June 01, 2014
Is the Stock Market a Commons?
Posted by Michael Burstein

I read Michael Lewis’s Flash Boys last weekend instead of grading my exams.  But since I’m now using the book as the basis for a somewhat scholarly blog post, I can chalk it up as virtuous procrastination.  I’m generally a fan of Michael Lewis’s writing, and I enjoyed this book (and whipped through it).  The book’s central argument – that high frequency traders have colluded with the institutional exchanges and investment banks to rig the market so that investors don’t get the best price for their trades – has been the subject of critiques that I find persuasive.  But for someone who previously did not know much about the inner workings of the stock market, like myself, the book was enlightening in ways that go beyond its central claims.
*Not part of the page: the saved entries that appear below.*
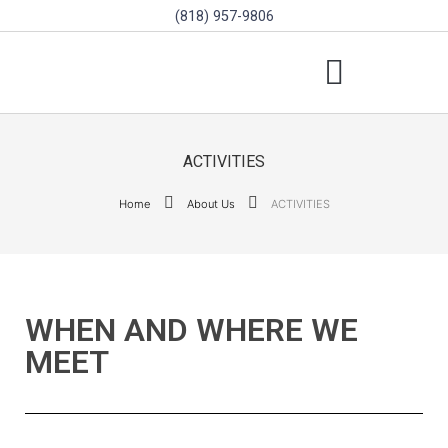
(818) 957-9806
SCHOLARSHIPS & PROGRAMS
BOARD OF DIRECTORS
SGVD CONTEST RULES
ACTIVITIES
Home
About Us
ACTIVITIES
WHEN AND WHERE WE
MEET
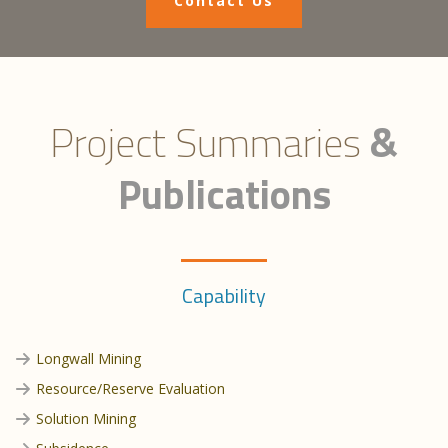
Contact Us
Project Summaries
&
Publications
Capability
Longwall Mining
Resource/Reserve Evaluation
Solution Mining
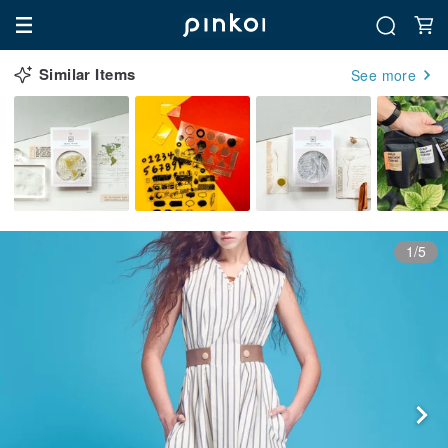
Similar Items
See more
1/5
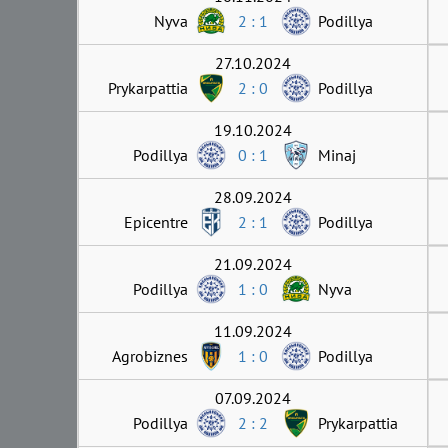
Nyva
2 : 1
Podillya
27.10.2024
Prykarpattia
2 : 0
Podillya
19.10.2024
Podillya
0 : 1
Minaj
28.09.2024
Epicentre
2 : 1
Podillya
21.09.2024
Podillya
1 : 0
Nyva
11.09.2024
Agrobiznes
1 : 0
Podillya
07.09.2024
Podillya
2 : 2
Prykarpattia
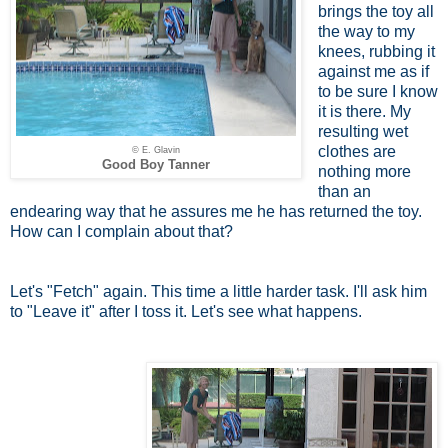
brings the toy all
the way to my
knees, rubbing it
against me as if
to be sure I know
it is there. My
resulting wet
clothes are
© E. Glavin
Good Boy Tanner
nothing more
than an
endearing way that he assures me he has returned the toy.
How can I complain about that?
Let's "Fetch" again. This time a little harder task. I'll ask him
to "Leave it" after I toss it. Let's see what happens.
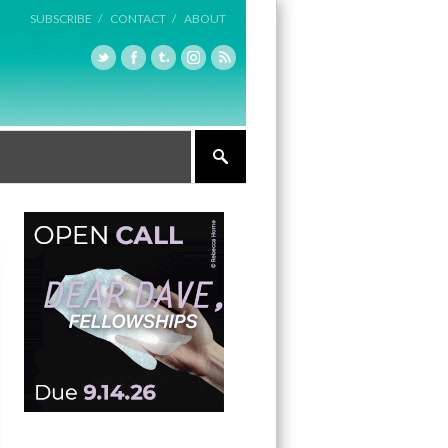
SUBSCRIBE /
CONTACT /
ABOUT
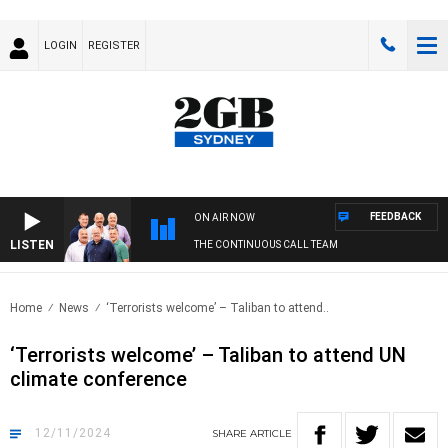
LOGIN
REGISTER
FEEDBACK
ON AIR NOW
LISTEN
THE CONTINUOUS CALL TEAM
Home
News
‘Terrorists welcome’ – Taliban to attend..
‘Terrorists welcome’ – Taliban to attend UN
climate conference
12/11/2024
SHARE
ARTICLE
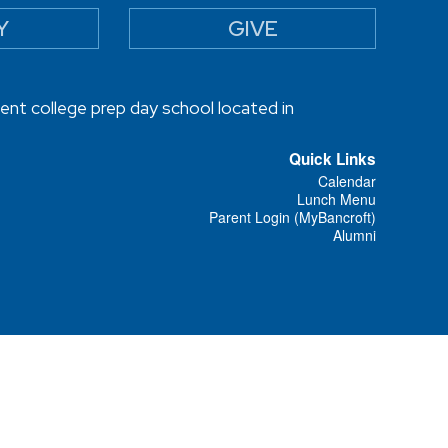
Y
GIVE
ent college prep day school located in
Quick Links
Calendar
Lunch Menu
Parent Login (MyBancroft)
Alumni
Designed and Powered by
PEAPOD DESIGN
ⓒ 2026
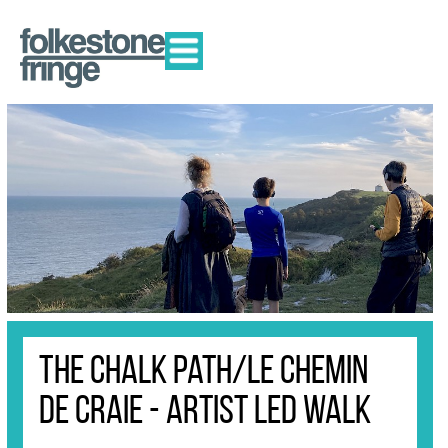
The Chalk Path/Le Chemin
de Craie - Artist Led Walk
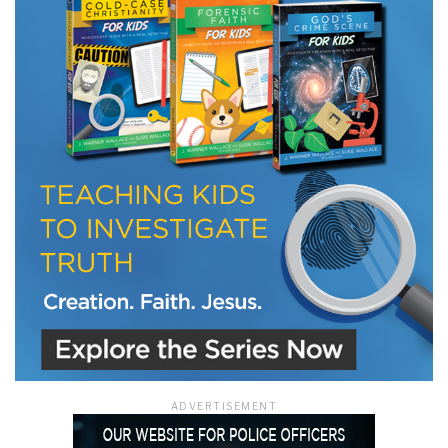
ADVERTISEMENT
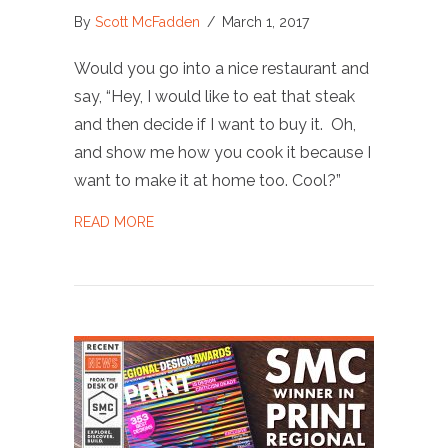
By
Scott McFadden
/
March 1, 2017
Would you go into a nice restaurant and
say, “Hey, I would like to eat that steak
and then decide if I want to buy it. Oh,
and show me how you cook it because I
want to make it at home too. Cool?”
ABOUT WOULD YOU WORK FOR FREE?
READ MORE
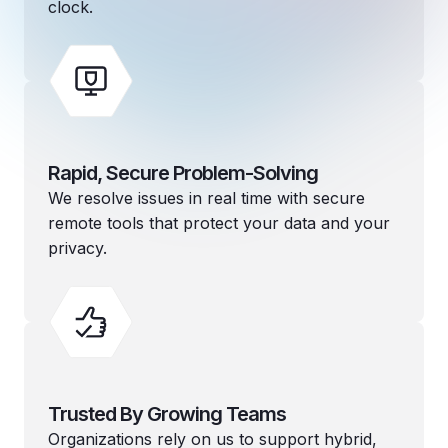
clock.
Rapid, Secure Problem-Solving
We resolve issues in real time with secure
remote tools that protect your data and your
privacy.
Trusted By Growing Teams
Organizations rely on us to support hybrid,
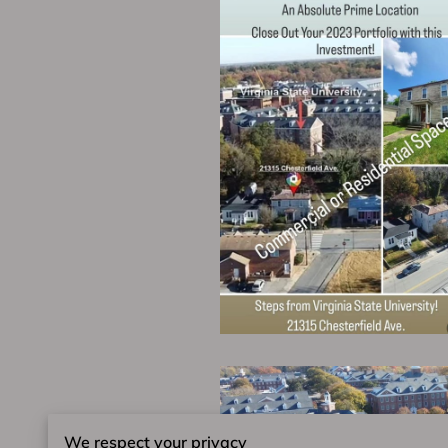
We respect your privacy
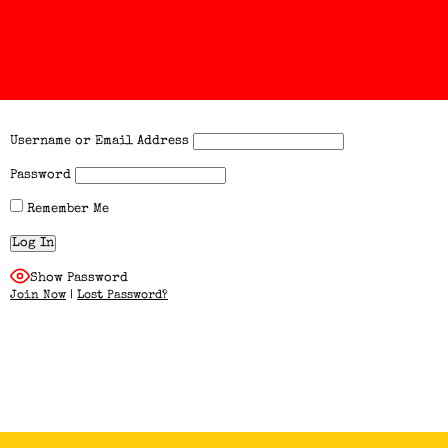
Username or Email Address
Password
Remember Me
Show Password
Join Now
|
Lost Password?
In my previous post, I mentioned Elinor Ostrom’s work on natural resource commons.  Ostrom won the Nobel Prize in economics for her studies of how discrete communities can sustainable manage common pool resources – shared fisheries, irrigation sources, etc. – in the absence of either private property rights or government intervention.  Drawing upon dozens of case studies, Ostrom and her collaborators over the years concluded that it was sophisticated institutional design that enabled resource sharing, and they articulated a framework (called the “institutional analysis and design” or “IAD” framework) to help organize the analysis of institutions for collective governance.  This framework requires that careful attention be paid to the characteristics of the resource being governed, the actors in the arrangement and their interests, the rules in use of the institution, and several other factors.  As I noted previously, IP scholars have drawn upon Ostrom’s work to conceptualize how information might be produced and shared outside the strictures of market or government production models.  But I wonder if the framework has even broader utility.

This brings me back to Flash Boys and the question I posed in the title of this post: Is the stock market a commons?  In one sense, the question seems to answer itself.  The commons is an alternative to the market.  Interests in equity shares are, of course, not allocated through a commons.  They are bought and sold as private property.  But Flash Boys illuminates the complex mechanisms behind the functioning of that market: how price information is generated and transmitted, which trades get executed in what order, etc.  And those aspects of the stock market start to look something like the information commons that Frischmann and his collaborators write about.  Consider, for example, their definition of an information commons: “the institutionalized community governance of the sharing and, in some cases, creation of, information . . ..”  If one of the functions of a stock exchange is to generate information about bids and asks and match those bids and asks to facilitate a trade, then the question how that information is generated is of some importance.  Unlike the subjects of the trade – the stocks – the information about the stock prices and owners is generated cooperatively through the collective efforts of the various actors in the market – traders, market makers, buyers, sellers, and the institutional exchange.  The rules in use specify how the information is to be generated and shared – who has access, what rules govern the production of the information, etc.  Flash Boys make vividly clear how much these factors matter in determining the shape, structure, and, ultimately, the social utility of the market.  To the extent, then, that scholars are interested in examining the workings of the market itself, Ostrom’s framework might provide a somewhat unexpected but quite useful starting point.